Sunday, November 27, 2011

at the gallows

Not long after he gives his mansion as a hospital for the sick the Bishop from Les Misérables feels himself called to attend to a criminal in his last moments before facing the death penalty.


He went instantly to the prison, descended to the cell of the “mountebank,” called him by name, took him by the hand, and spoke to him.  He passed the entire day with him, forgetful of food and sleep, praying to God for the soul of the condemned man, and praying the condemned man for his own.  He told him the best truths, which are also the most simple.  He was father, brother, friend; he was bishop only to bless [not to judge or condemn].  The man was on the point of dying in despair.  Death was an abyss to him.  As he stood trembling on its mournful brink, he recoiled with horror. . . . He gazed incessantly…and beheld only darkness.  The Bishop made him see light.

On the following day, when they came to fetch the unhappy wretch, the Bishop was still there…

He mounted the scaffold with him.  The sufferer, who had been so gloomy and cast down on the preceding day, was radiant.  He felt that his soul was reconciled, and he hoped in God.  The Bishop embraced him…


Here is love.  Simple.  Elegant.  Powerful.  Changing a life at its most desperate hour, on the  brink of death and the unknown.  Never should we condemn the work of simple folk who sit all night with those bound for death, or walk with them into their punishment, or pray with them at the uttermost end.  For such is the work of love. 

Saturday, November 12, 2011

Monseigneur Bienvenu

This past weekend I thought I’d start a new book.  I’d finished Eugene Peterson, and wanted good old fiction.  We have a variety of ‘classics’ (some better than others) on our Kindle.  I started looking through them and found Les Misérables.  Les Mis is Sarah’s favourite play, and one of her favourite stories.  I had first encountered it in the film version with Liam Neeson as Jean Valjean.  The book, of course, is much different and it starts out with a lengthy description of the Bishop Myriel, or, as the people of his mountain diocese call him, Monseigneur Bienvenu.

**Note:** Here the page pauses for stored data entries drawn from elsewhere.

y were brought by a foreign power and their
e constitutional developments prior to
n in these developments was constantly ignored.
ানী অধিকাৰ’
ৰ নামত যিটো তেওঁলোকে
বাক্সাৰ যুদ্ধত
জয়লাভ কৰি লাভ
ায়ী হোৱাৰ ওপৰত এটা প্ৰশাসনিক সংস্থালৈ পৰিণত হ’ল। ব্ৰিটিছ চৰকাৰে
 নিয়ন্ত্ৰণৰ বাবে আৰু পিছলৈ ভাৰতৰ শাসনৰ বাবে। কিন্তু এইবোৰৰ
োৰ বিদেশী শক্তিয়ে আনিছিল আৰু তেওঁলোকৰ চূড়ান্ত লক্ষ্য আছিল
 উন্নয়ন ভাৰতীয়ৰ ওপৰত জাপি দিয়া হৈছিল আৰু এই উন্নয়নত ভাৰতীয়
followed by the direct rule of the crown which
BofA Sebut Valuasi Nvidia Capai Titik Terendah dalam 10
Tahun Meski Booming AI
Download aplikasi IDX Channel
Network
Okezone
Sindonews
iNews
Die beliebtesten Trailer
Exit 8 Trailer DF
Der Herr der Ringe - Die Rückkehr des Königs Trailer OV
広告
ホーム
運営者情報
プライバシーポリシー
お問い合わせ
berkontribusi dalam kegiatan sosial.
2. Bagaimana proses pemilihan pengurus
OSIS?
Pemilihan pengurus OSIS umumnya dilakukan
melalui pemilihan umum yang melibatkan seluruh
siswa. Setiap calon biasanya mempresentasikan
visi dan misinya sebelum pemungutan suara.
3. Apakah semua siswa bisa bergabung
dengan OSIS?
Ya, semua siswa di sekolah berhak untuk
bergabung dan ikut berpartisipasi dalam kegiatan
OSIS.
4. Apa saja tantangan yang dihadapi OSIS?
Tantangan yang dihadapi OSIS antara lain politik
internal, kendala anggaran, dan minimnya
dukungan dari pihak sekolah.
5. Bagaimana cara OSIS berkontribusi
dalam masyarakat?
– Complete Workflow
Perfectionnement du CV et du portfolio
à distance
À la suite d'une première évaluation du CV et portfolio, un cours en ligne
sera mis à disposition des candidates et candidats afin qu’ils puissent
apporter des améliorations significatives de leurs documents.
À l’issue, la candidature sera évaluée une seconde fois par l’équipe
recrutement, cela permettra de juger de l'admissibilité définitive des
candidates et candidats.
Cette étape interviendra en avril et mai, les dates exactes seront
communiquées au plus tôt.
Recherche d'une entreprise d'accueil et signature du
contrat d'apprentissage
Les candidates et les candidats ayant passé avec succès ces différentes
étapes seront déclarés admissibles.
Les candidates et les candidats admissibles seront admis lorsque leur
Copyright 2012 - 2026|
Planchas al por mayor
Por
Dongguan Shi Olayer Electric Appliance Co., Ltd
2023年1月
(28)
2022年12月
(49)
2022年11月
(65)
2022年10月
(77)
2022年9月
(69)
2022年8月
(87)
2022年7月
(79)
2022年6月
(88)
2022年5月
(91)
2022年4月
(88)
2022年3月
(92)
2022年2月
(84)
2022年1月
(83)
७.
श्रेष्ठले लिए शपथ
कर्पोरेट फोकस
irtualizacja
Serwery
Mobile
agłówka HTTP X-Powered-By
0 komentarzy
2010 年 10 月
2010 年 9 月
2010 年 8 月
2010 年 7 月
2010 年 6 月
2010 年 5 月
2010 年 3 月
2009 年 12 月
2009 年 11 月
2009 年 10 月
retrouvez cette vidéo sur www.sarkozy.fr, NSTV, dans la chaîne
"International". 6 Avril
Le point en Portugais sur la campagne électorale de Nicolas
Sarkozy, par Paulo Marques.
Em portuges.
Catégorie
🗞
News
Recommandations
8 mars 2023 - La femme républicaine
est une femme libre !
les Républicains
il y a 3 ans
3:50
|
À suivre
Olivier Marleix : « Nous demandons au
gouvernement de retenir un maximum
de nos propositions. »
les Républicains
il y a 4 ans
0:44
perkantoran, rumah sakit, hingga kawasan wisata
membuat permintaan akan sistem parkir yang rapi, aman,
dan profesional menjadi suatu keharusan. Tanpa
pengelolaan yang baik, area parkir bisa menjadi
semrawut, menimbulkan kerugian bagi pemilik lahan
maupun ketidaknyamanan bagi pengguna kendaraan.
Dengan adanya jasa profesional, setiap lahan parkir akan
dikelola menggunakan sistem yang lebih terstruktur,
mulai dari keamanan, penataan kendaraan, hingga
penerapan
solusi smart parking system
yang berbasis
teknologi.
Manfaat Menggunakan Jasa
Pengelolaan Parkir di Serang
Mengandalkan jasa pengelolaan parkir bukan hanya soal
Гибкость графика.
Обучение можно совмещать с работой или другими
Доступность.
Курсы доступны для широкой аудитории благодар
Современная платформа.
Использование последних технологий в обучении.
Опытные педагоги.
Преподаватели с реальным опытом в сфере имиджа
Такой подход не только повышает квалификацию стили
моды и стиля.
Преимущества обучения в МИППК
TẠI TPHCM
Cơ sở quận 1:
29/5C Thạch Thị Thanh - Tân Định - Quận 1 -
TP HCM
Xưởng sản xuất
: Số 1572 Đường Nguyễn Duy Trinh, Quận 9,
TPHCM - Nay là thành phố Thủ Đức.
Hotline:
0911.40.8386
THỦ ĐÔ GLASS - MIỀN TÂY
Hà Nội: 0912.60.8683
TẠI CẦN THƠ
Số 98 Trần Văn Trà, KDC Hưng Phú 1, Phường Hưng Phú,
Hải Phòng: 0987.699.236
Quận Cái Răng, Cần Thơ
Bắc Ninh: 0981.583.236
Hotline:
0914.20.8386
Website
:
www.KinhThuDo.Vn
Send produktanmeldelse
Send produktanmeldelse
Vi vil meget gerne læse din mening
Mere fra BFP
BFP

I think I could take a lesson or two from the good Bishop.  What’s neat about the Kindle is that you can underline things and write comments as you go.  I took note of a few favourite passages—scenes of him giving away all his money, studying away in his room, tilling his garden haphazardly, and so on.  Two scenes in particular stand out: the first occurs early on in the Bishop’s arrival to the new town.  He’s inspecting the hospital which is adjacent to his ‘palace’, and finds that it is overcrowded with the sick.  He and the hospital warden are standing together in the Bishops’ dining room when Bienvenu turns to the hospital director and asks:


     “Monsieur,” said he, “how many beds do you think this hall alone would hold?”

     “Monseigneur’s dining-room?” exclaimed the stupefied director

     The Bishop cast a glance round the apartment, and seemed to be taking measures and calculations with his eyes.

     “It would hold full twenty beds,” said he, as though speaking to himself.  Then, raising his voice:—

     “Hold, Monsieur the director of the hospital, I will tell you something.  There is evidently a mistake here.  There are thirty-six of you, in five or six small rooms.  There are three of us here, and we have room for sixty.  There is some mistake, I tell you; you have my house, and I have yours.  Give me back my house; you are at home here.”

     On the following day the thirty-six patients were installed in the Bishop’s palace, and the Bishop was settled in the hospital.


This is the first of several ways by which the Bishop sacrifices his own comforts, possessions, even his ‘rights’ (a popular topic in Canada today) for the sake of giving to his community—loving his neighbours.

Sometimes I wonder if we over-think what it might mean to help someone in need.  What do we have before us?  What actually is extra?  There’s so much we can live without, and there is so much that others are without.  It’s not complicated.  I don’t have a palace that I can give to a hospital director, but I can give in other ways.  I just need to be open to thinking about it.  Monseigneur Bienvenu, the good old Bishop, can help us to do just that.